In towns and villages that have few clinics, doctors and nurses, one particular need often gets overlooked: mental health. When there is no psychiatrist, how do people get care when they need it? Vikram Patel studies how to treat conditions like depression and schizophrenia in low-resource communities, and he's come up with a powerful model: training the community to help.
Based in Goa for much of the year, Patel is part of a policy group that's developing India's first national mental health policy; he's the co-founder of Sangath, a local NGO dedicated to mental health and family wellbeing. In London, he co-directs the Centre for Global Mental Health at the London School of Hygiene & Tropical Medicine. And he led the efforts to set up the Movement for Global Mental Health, a network that supports mental health care as a basic human right.

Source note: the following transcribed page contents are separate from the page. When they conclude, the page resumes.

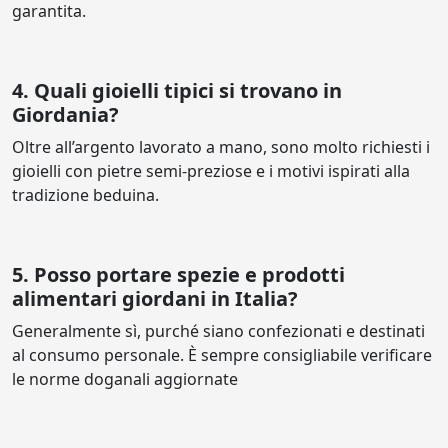
garantita.
4. Quali gioielli tipici si trovano in
Giordania?
Oltre all’argento lavorato a mano, sono molto richiesti i
gioielli con pietre semi-preziose e i motivi ispirati alla
tradizione beduina.
5. Posso portare spezie e prodotti
alimentari giordani in Italia?
Generalmente sì, purché siano confezionati e destinati
al consumo personale. È sempre consigliabile verificare
le norme doganali aggiornate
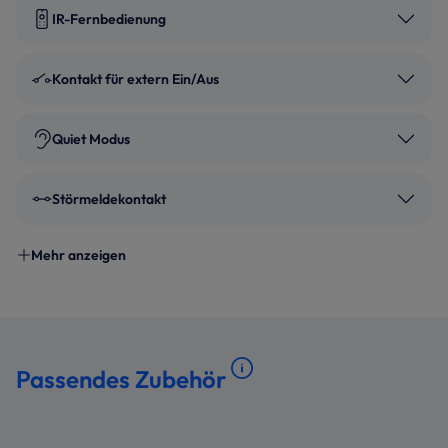
IR-Fernbedienung
Kontakt für extern Ein/Aus
Quiet Modus
Störmeldekontakt
Mehr anzeigen
Passendes Zubehör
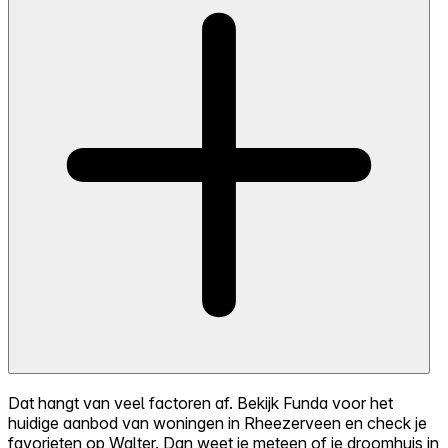
Dat hangt van veel factoren af. Bekijk Funda voor het
huidige aanbod van woningen in Rheezerveen en check je
favorieten op Walter. Dan weet je meteen of je droomhuis in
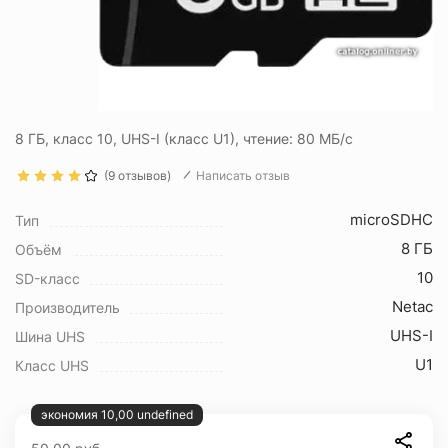
8 ГБ, класс 10, UHS-I (класс U1), чтение: 80 МБ/с
(9 отзывов)
Написать отзыв
microSDHC
Тип
8 ГБ
Объём
10
SD-класс
Netac
Производитель
UHS-I
Шина UHS
U1
Класс UHS
экономия 10,00 undefined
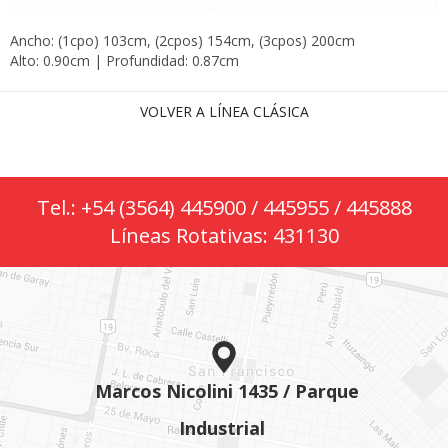
Ancho: (1cpo) 103cm, (2cpos) 154cm, (3cpos) 200cm
Alto: 0.90cm | Profundidad: 0.87cm
VOLVER A LÍNEA CLÁSICA
Tel.: +54 (3564) 445900 / 445955 / 445888
Líneas Rotativas: 431130
Marcos Nicolini 1435 / Parque
Industrial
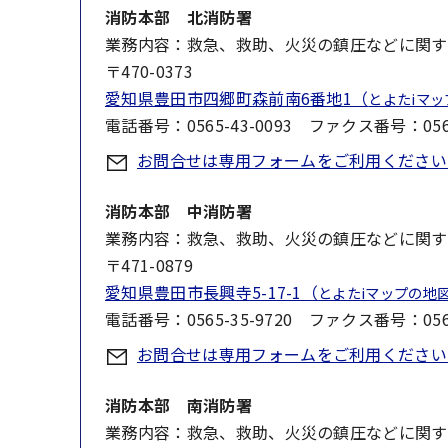
消防本部 北消防署
業務内容：救急、救助、火災の鎮圧などに関す
〒470-0373
愛知県豊田市四郷町森前南6番地1（
とよたiマ
電話番号：0565-43-0093 ファクス番号：0565
お問合せは専用フォームをご利用ください
消防本部 中消防署
業務内容：救急、救助、火災の鎮圧などに関す
〒471-0879
愛知県豊田市長興寺5-17-1（
とよたiマップの地
電話番号：0565-35-9720 ファクス番号：0565
お問合せは専用フォームをご利用ください
消防本部 南消防署
業務内容：救急、救助、火災の鎮圧などに関す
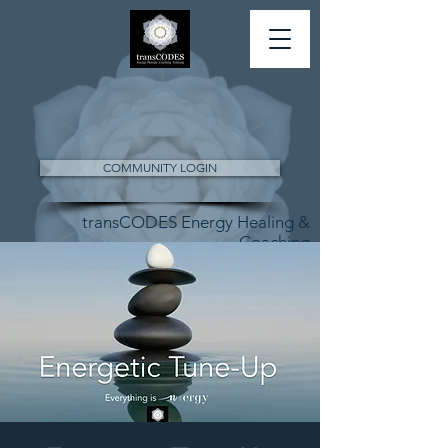
COMMUNITY LOGIN
transCODES Energy Healing &
Coaching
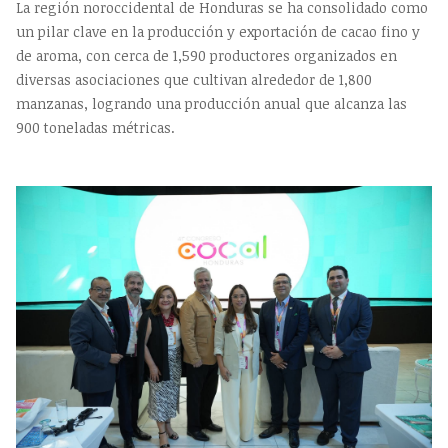
La región noroccidental de Honduras se ha consolidado como
un pilar clave en la producción y exportación de cacao fino y
de aroma, con cerca de 1,590 productores organizados en
diversas asociaciones que cultivan alrededor de 1,800
manzanas, logrando una producción anual que alcanza las
900 toneladas métricas.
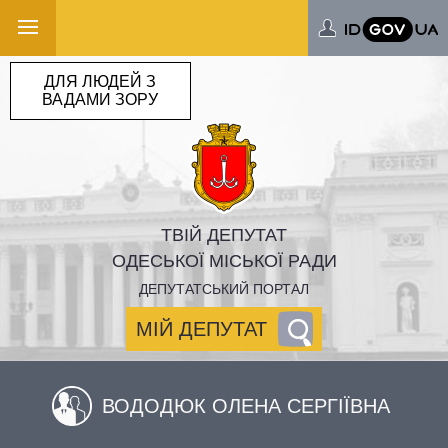
ДЛЯ ЛЮДЕЙ З
ВАДАМИ ЗОРУ
ТВІЙ ДЕПУТАТ
ОДЕСЬКОЇ МІСЬКОЇ РАДИ
ДЕПУТАТСЬКИЙ ПОРТАЛ
МІЙ ДЕПУТАТ
ВОДОДЮК ОЛЕНА СЕРГІЇВНА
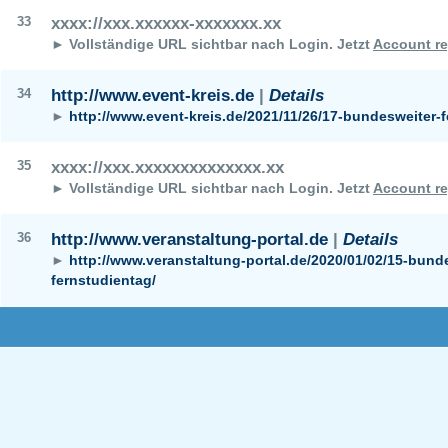
33
xxxx://xxx.xxxxxx-xxxxxxx.xx
► Vollständige URL sichtbar nach Login.
Jetzt
Account re
34
http://www.event-kreis.de
|
Details
►
http://www.event-kreis.de/2021/11/26/17-bundesweiter-f
35
xxxx://xxx.xxxxxxxxxxxxxx.xx
► Vollständige URL sichtbar nach Login.
Jetzt
Account re
36
http://www.veranstaltung-portal.de
|
Details
►
http://www.veranstaltung-portal.de/2020/01/02/15-bund
fernstudientag/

From Sangath's mission statement: "At the heart of our vision lies the 'treatment gap' for mental disorders; the gap between the number of people with a mental disorder and the number who receive care for their mental disorders."
"This comprehensive work empowers healthcare workers in under-resourced and developing communities to build much-needed mental health care into all aspects of existing services." Amazon.com review of "Where There Is No Psychiatrist"
About his talk:
Vikram in his talk stresses on the need for mental health care for all by involving all by shifting tasks to the local people of communities rather than relying on specialists. He gives examples of his experiences in rural India & some shocking statistics related to mental health to convey this urgent message of democratising mental health.